Description
In designing a case study, one of the first important steps is defining the boundaries of the case. It is valuable to distinguish three bases for bounding the case in both spatial and temporal terms. The first, commonsense bounding, involves the documentation and critical investigation of the ways in which research subjects themselves experience and enact the boundaries surrounding the case phenomenon under study.
The second, theoretical bounding, involves the theoretically informed investigation and analytical reappraisal of the social relations and processes in play in and around the case, which may involve a refocusing of the research within more theoretically refined or coherent boundaries. Finally, the third form of bounding is methodological, as both the investigation and theorizing of the phenomena under study are partitioned into an intensive analysis of the case and a summary characterization of the external context of the case. (Mills et al., 2010, p. 56).
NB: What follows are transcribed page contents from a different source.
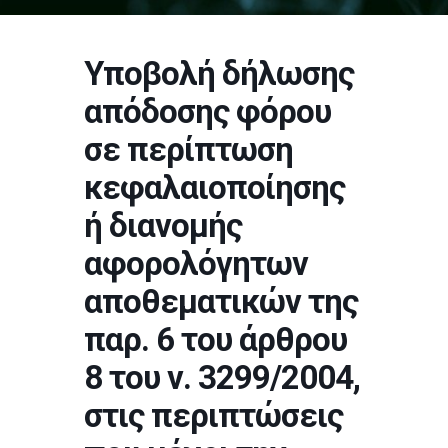
Υποβολή δήλωσης
απόδοσης φόρου
σε περίπτωση
κεφαλαιοποίησης
ή διανομής
αφορολόγητων
αποθεματικών της
παρ. 6 του άρθρου
8 του ν. 3299/2004,
στις περιπτώσεις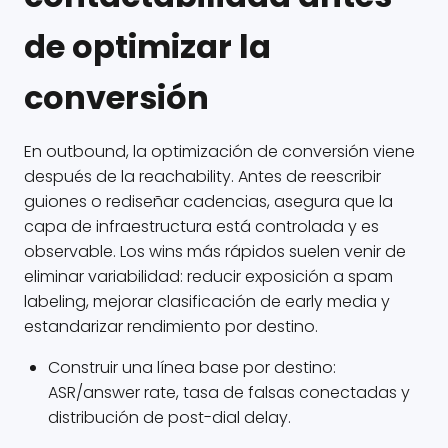
de optimizar la
conversión
En outbound, la optimización de conversión viene
después de la reachability. Antes de reescribir
guiones o rediseñar cadencias, asegura que la
capa de infraestructura está controlada y es
observable. Los wins más rápidos suelen venir de
eliminar variabilidad: reducir exposición a spam
labeling, mejorar clasificación de early media y
estandarizar rendimiento por destino.
Construir una línea base por destino:
ASR/answer rate, tasa de falsas conectadas y
distribución de post-dial delay.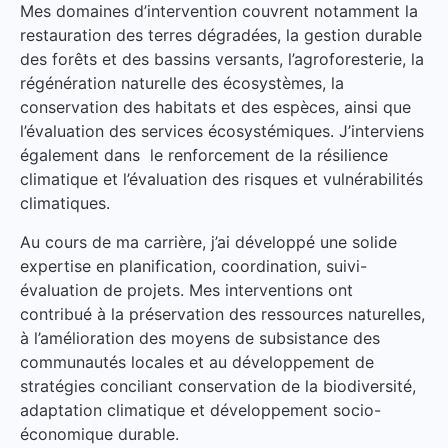
Mes domaines d’intervention couvrent notamment la
restauration des terres dégradées, la gestion durable
des forêts et des bassins versants, l’agroforesterie, la
régénération naturelle des écosystèmes, la
conservation des habitats et des espèces, ainsi que
l’évaluation des services écosystémiques. J’interviens
également dans le renforcement de la résilience
climatique et l’évaluation des risques et vulnérabilités
climatiques.
Au cours de ma carrière, j’ai développé une solide
expertise en planification, coordination, suivi-
évaluation de projets. Mes interventions ont
contribué à la préservation des ressources naturelles,
à l’amélioration des moyens de subsistance des
communautés locales et au développement de
stratégies conciliant conservation de la biodiversité,
adaptation climatique et développement socio-
économique durable.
Instructions: Pretend that you were going to conduct a case study on being a front-line worker during a pandemic, you would need to identify the boundaries of your study and what data to collect. Answer the following questions in one page:
What would you identify as the boundaries of the case?
What might the external context or the spatial and temporal boundaries be (time and place)?
What might the event context be?
What might the theoretical context be?
What might Institutional contexts be
What might the cultural contexts be?
Identify at least 3 types of data that you could collect and explain why multiple forms of data are used in case study.